Give the records back in full, exactly as they read.

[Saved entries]
******

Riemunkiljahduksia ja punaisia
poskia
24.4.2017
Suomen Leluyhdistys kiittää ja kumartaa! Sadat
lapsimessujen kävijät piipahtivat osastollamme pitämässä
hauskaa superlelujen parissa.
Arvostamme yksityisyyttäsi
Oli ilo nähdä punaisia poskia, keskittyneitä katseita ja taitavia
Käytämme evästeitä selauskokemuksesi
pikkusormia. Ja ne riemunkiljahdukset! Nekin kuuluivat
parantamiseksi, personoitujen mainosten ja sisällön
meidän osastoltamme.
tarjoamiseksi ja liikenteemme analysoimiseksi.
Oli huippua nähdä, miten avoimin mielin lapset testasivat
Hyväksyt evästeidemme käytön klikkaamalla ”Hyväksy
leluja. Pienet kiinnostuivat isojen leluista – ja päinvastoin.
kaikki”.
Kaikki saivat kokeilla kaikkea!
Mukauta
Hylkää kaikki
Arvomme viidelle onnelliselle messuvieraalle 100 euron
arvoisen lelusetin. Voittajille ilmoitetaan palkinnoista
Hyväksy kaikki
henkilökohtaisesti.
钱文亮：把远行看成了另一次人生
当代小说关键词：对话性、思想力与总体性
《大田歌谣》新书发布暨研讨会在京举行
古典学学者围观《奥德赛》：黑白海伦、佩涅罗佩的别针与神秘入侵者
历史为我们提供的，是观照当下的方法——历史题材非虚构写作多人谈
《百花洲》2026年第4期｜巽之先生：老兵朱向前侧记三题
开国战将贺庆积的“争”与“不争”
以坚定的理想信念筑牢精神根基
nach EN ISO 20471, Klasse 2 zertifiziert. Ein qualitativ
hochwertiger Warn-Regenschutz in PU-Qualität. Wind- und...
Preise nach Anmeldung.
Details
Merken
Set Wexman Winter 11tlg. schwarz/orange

******

RESULT FOR THIS EXERCISE.
Riemunkiljahduksia ja punaisia
poskia
24.4.2017
Suomen Leluyhdistys kiittää ja kumartaa! Sadat
lapsimessujen kävijät piipahtivat osastollamme pitämässä
hauskaa superlelujen parissa.
Arvostamme yksityisyyttäsi
Oli ilo nähdä punaisia poskia, keskittyneitä katseita ja taitavia
Käytämme evästeitä selauskokemuksesi
pikkusormia. Ja ne riemunkiljahdukset! Nekin kuuluivat
parantamiseksi, personoitujen mainosten ja sisällön
meidän osastoltamme.
tarjoamiseksi ja liikenteemme analysoimiseksi.
Oli huippua nähdä, miten avoimin mielin lapset testasivat
Hyväksyt evästeidemme käytön klikkaamalla ”Hyväksy
leluja. Pienet kiinnostuivat isojen leluista – ja päinvastoin.
kaikki”.
Kaikki saivat kokeilla kaikkea!
Mukauta
Hylkää kaikki
Arvomme viidelle onnelliselle messuvieraalle 100 euron
arvoisen lelusetin. Voittajille ilmoitetaan palkinnoista
Hyväksy kaikki
henkilökohtaisesti.
钱文亮：把远行看成了另一次人生
当代小说关键词：对话性、思想力与总体性
《大田歌谣》新书发布暨研讨会在京举行
古典学学者围观《奥德赛》：黑白海伦、佩涅罗佩的别针与神秘入侵者
历史为我们提供的，是观照当下的方法——历史题材非虚构写作多人谈
《百花洲》2026年第4期｜巽之先生：老兵朱向前侧记三题
开国战将贺庆积的“争”与“不争”
以坚定的理想信念筑牢精神根基
nach EN ISO 20471, Klasse 2 zertifiziert. Ein qualitativ
hochwertiger Warn-Regenschutz in PU-Qualität. Wind- und...
Preise nach Anmeldung.
Details
Merken
Set Wexman Winter 11tlg. schwarz/orange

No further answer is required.